Crowdfunding platforms build expansive and colorfully diverse distributed partner networks. Partners include cities, banks, CDFIs, SBDCs, microlending organizations, service providers, and others in the small business ecosystem. A city crowdfunds a managed investment fund, giving residents a frictionless way to take stock, and identity, in their local community. A local bank crowdfunds $20,000 from the individuals to secure, and de-risk, a $100,000 new-business loan. Other public and private lending institutions follow suit.
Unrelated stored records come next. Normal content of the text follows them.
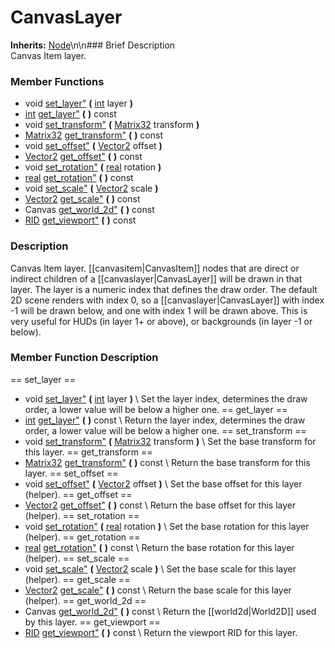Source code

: #  CanvasLayer  
**Inherits:** [Node](class_node)\\n\\n###  Brief Description  
Canvas Item layer.
###  Member Functions 
  * void [set_layer"](#set_layer) **(** [int](class_int) layer  **)**
  * [int](class_int) [get_layer"](#get_layer) **(** **)** const
  * void [set_transform"](#set_transform) **(** [Matrix32](class_matrix32) transform  **)**
  * [Matrix32](class_matrix32) [get_transform"](#get_transform) **(** **)** const
  * void [set_offset"](#set_offset) **(** [Vector2](class_vector2) offset  **)**
  * [Vector2](class_vector2) [get_offset"](#get_offset) **(** **)** const
  * void [set_rotation"](#set_rotation) **(** [real](class_real) rotation  **)**
  * [real](class_real) [get_rotation"](#get_rotation) **(** **)** const
  * void [set_scale"](#set_scale) **(** [Vector2](class_vector2) scale  **)**
  * [Vector2](class_vector2) [get_scale"](#get_scale) **(** **)** const
  * Canvas [get_world_2d"](#get_world_2d) **(** **)** const
  * [RID](class_rid) [get_viewport"](#get_viewport) **(** **)** const
###  Description  
Canvas Item layer. [[canvasitem|CanvasItem]] nodes that are direct or indirect children of a [[canvaslayer|CanvasLayer]] will be drawn in that layer. The layer is a numeric index that defines the draw order. The default 2D scene renders with index 0, so a [[canvaslayer|CanvasLayer]] with index -1 will be drawn below, and one with index 1 will be drawn above. This is very useful for HUDs (in layer 1+ or above), or backgrounds (in layer -1 or below).
###  Member Function Description  
==  set_layer  ==
  * void [set_layer"](#set_layer) **(** [int](class_int) layer  **)**
\\
Set the layer index, determines the draw order, a lower value will be below a higher one.
==  get_layer  ==
  * [int](class_int) [get_layer"](#get_layer) **(** **)** const
\\
Return the layer index, determines the draw order, a lower value will be below a higher one.
==  set_transform  ==
  * void [set_transform"](#set_transform) **(** [Matrix32](class_matrix32) transform  **)**
\\
Set the base transform for this layer.
==  get_transform  ==
  * [Matrix32](class_matrix32) [get_transform"](#get_transform) **(** **)** const
\\
Return the base transform for this layer.
==  set_offset  ==
  * void [set_offset"](#set_offset) **(** [Vector2](class_vector2) offset  **)**
\\
Set the base offset for this layer (helper).
==  get_offset  ==
  * [Vector2](class_vector2) [get_offset"](#get_offset) **(** **)** const
\\
Return the base offset for this layer (helper).
==  set_rotation  ==
  * void [set_rotation"](#set_rotation) **(** [real](class_real) rotation  **)**
\\
Set the base rotation for this layer (helper).
==  get_rotation  ==
  * [real](class_real) [get_rotation"](#get_rotation) **(** **)** const
\\
Return the base rotation for this layer (helper).
==  set_scale  ==
  * void [set_scale"](#set_scale) **(** [Vector2](class_vector2) scale  **)**
\\
Set the base scale for this layer (helper).
==  get_scale  ==
  * [Vector2](class_vector2) [get_scale"](#get_scale) **(** **)** const
\\
Return the base scale for this layer (helper).
==  get_world_2d  ==
  * Canvas [get_world_2d"](#get_world_2d) **(** **)** const
\\
Return the [[world2d|World2D]] used by this layer.
==  get_viewport  ==
  * [RID](class_rid) [get_viewport"](#get_viewport) **(** **)** const
\\
Return the viewport RID for this layer.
And a progressive University integrates crowdfunding into a holistic support program that serves businesses in its community; it’s powered by faculty and students of all backgrounds, who in return gain invaluable applied experience.

The list goes on, and on. And it’s not so hypothetical, many are in the works today.

Onward

We need to continue to fight tooth and nail for a supportive regulatory framework. The opportunity cost of a half-baked Title III is simply too great to absorb. Investment crowdfunding stands to unleash innovation into our financial markets like we have never seen before. Platforms will collectively create a nationwide funding infrastructure —supported and strengthened by partners across every plain and valley— that allows us all to invest in the private businesses we trust and believe in. Small businesses funded, jobs created, and communities meaningfully connected. The future we can have, and the future we need. This is the small business revolution.